Implementation techniques for large-scale latent semantic indexing applications

  • Authors:
  • Roger B. Bradford

  • Affiliations:
  • Agilex Technologies Inc., Chantilly, VA, USA

  • Venue:
  • Proceedings of the 20th ACM international conference on Information and knowledge management
  • Year:
  • 2011

Quantified Score

Hi-index 0.00

Visualization

Abstract

The technique of latent semantic indexing (LSI) has wide applicability in information retrieval and data mining tasks. To date, however, most applications of LSI have addressed relatively small collections of data. This has been due partly to hardware and software limitations and partly to overly pessimistic estimates of the processing requirements of the singular value decomposition (SVD) process. In recent years, advances in hardware capabilities and software implementations have enabled much larger LSI applications. Moreover, experience with large LSI indexes has shown that the SVD is not the limitation on scalability that it was long thought to be. This paper describes techniques applicable to creating large-scale (multi-million document) LSI indexes. Detailed data regarding the LSI index creation process is presented for collections of up to 100 million documents.

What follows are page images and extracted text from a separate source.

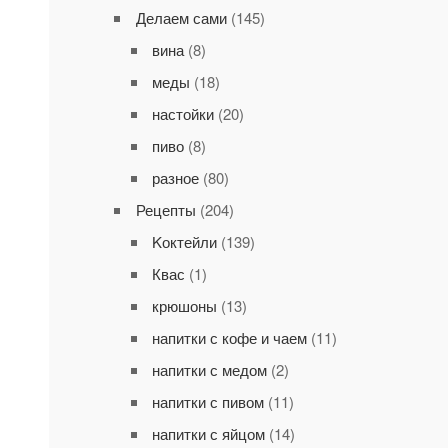
Делаем сами
(145)
вина
(8)
меды
(18)
настойки
(20)
пиво
(8)
разное
(80)
Рецепты
(204)
Kоктейли
(139)
Квас
(1)
крюшоны
(13)
напитки с кофе и чаем
(11)
напитки с медом
(2)
напитки с пивом
(11)
напитки с яйцом
(14)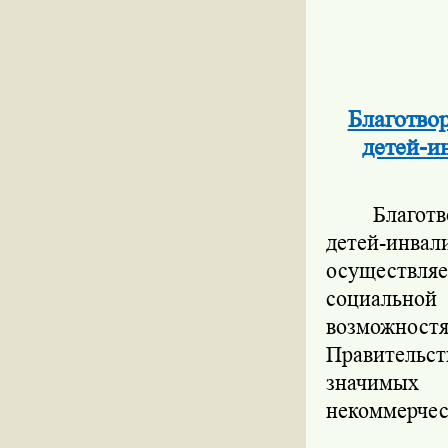
Благотво
детей-и
Благот
детей-инва
осуществляе
социальной
возможност
Правительс
значимых 
некоммерчес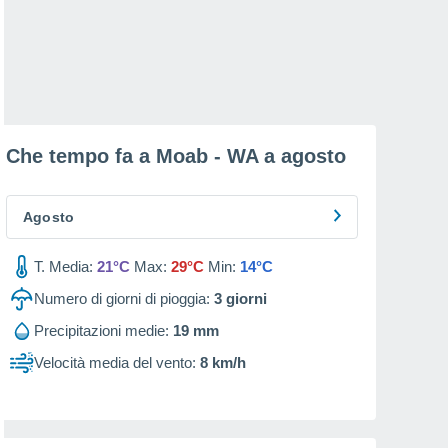
Che tempo fa a Moab - WA a
agosto
Agosto
T. Media:
21°C
Max:
29°C
Min:
14°C
Numero di giorni di pioggia:
3
giorni
Precipitazioni medie:
19 mm
Velocità media del vento:
8 km/h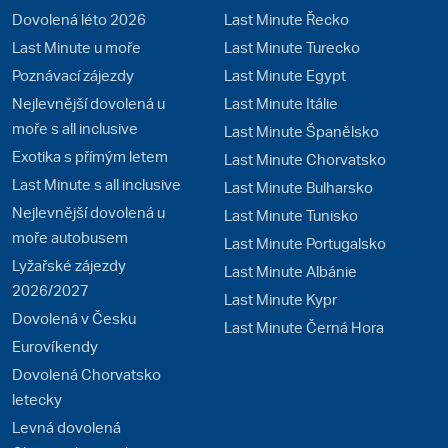
Dovolená léto 2026
Last Minute Řecko
Last Minute u moře
Last Minute Turecko
Poznávací zájezdy
Last Minute Egypt
Nejlevnější dovolená u
Last Minute Itálie
moře s all inclusive
Last Minute Španělsko
Exotika s přímým letem
Last Minute Chorvatsko
Last Minute s all inclusive
Last Minute Bulharsko
Nejlevnější dovolená u
Last Minute Tunisko
moře autobusem
Last Minute Portugalsko
Lyžařské zájezdy
Last Minute Albánie
2026/2027
Last Minute Kypr
Dovolená v Česku
Last Minute Černá Hora
Eurovíkendy
Dovolená Chorvatsko
letecky
Levná dovolená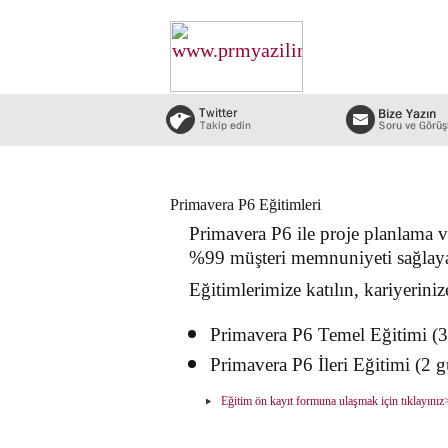
Primavera P6 Eğitimleri
Primavera P6 ile proje planlama ve
%99 müşteri memnuniyeti sağlayan
Eğitimlerimize katılın, kariyeriniz
Primavera P6 Temel Eğitimi (3
Primavera P6 İleri Eğitimi (2 
Eğitim ön kayıt formuna ulaşmak için tıklayını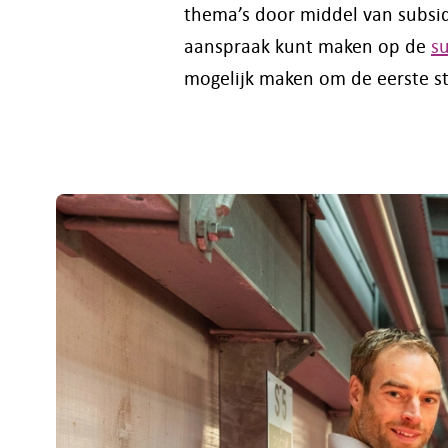
thema’s door middel van subsi
aanspraak kunt maken op de
s
mogelijk maken om de eerste st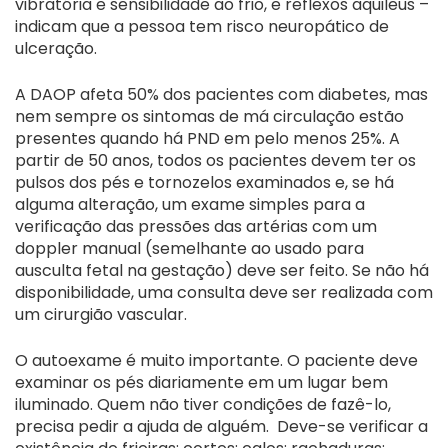
vibratória e sensibilidade ao frio, e reflexos aquileus –
indicam que a pessoa tem risco neuropático de
ulceração.
A DAOP afeta 50% dos pacientes com diabetes, mas
nem sempre os sintomas de má circulação estão
presentes quando há PND em pelo menos 25%. A
partir de 50 anos, todos os pacientes devem ter os
pulsos dos pés e tornozelos examinados e, se há
alguma alteração, um exame simples para a
verificação das pressões das artérias com um
doppler manual (semelhante ao usado para
ausculta fetal na gestação) deve ser feito. Se não há
disponibilidade, uma consulta deve ser realizada com
um cirurgião vascular.
O autoexame é muito importante. O paciente deve
examinar os pés diariamente em um lugar bem
iluminado. Quem não tiver condições de fazê-lo,
precisa pedir a ajuda de alguém. Deve-se verificar a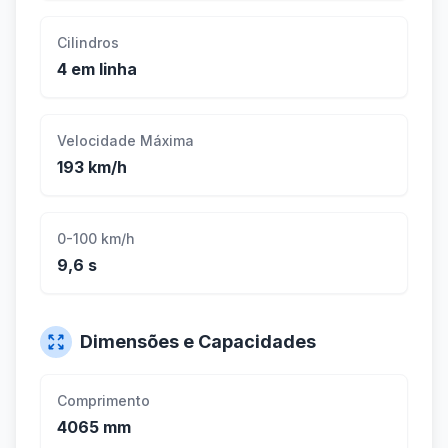
Cilindros
4 em linha
Velocidade Máxima
193 km/h
0-100 km/h
9,6 s
Dimensões e Capacidades
Comprimento
4065 mm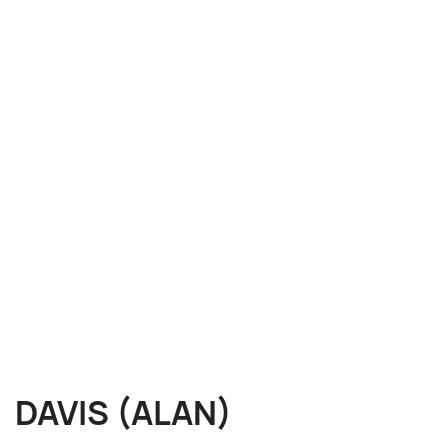
DAVIS (ALAN)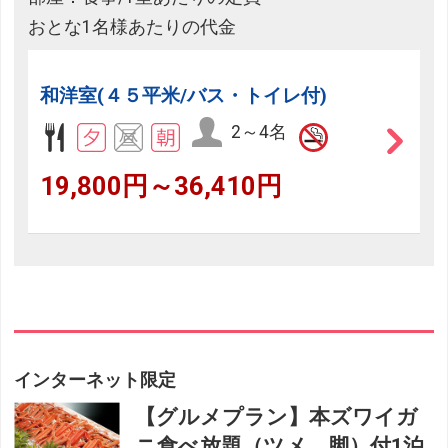
おとな1名様あたりの代金
和洋室(４５平米/バス・トイレ付)
2～4名
19,800円～36,410円
インターネット限定
【グルメプラン】本ズワイガ
ニ食べ放題（ツメ、脚）付1泊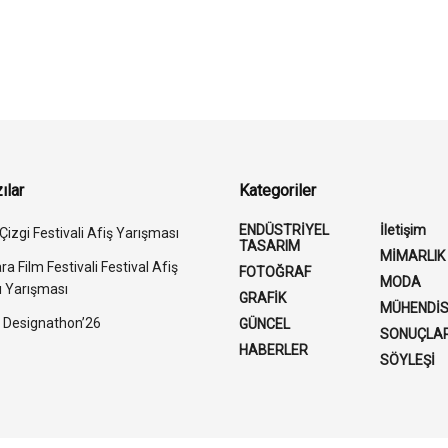
ılar
Kategoriler
ENDÜSTRİYEL
İletişim
Çizgi Festivali Afiş Yarışması
TASARIM
MİMARLIK
a Film Festivali Festival Afiş
FOTOĞRAF
MODA
ı Yarışması
GRAFİK
MÜHENDİS
Designathon’26
GÜNCEL
SONUÇLA
HABERLER
SÖYLEŞİ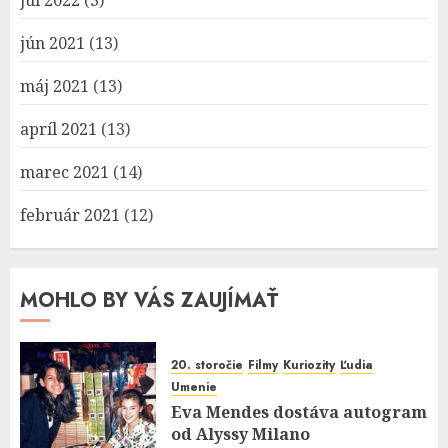
júl 2022
(3)
jún 2021
(13)
máj 2021
(13)
apríl 2021
(13)
marec 2021
(14)
február 2021
(12)
MOHLO BY VÁS ZAUJÍMAŤ
20. storočie
Filmy
Kuriozity
Ľudia
Umenie
Eva Mendes dostáva autogram
od Alyssy Milano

Four key factors are shown to contribute to the scalability of LSI. First, in most situations, the time required for calculation of the singular value decomposition (SVD) of the term-document matrix is not the dominant factor determining the overall time required to build an LSI index. Second, the time required to calculate the SVD in LSI is linear in the number of objects indexed. Third, incremental index creation greatly facilitates use of LSI in dynamic environments. Fourth, distributed query processing can be employed to support large numbers of users. It is shown that LSI is well-suited for implementation in modern distributed computing environments. This paper provides the first measurements of the execution time for large-scale LSI build processes in a cloud environment.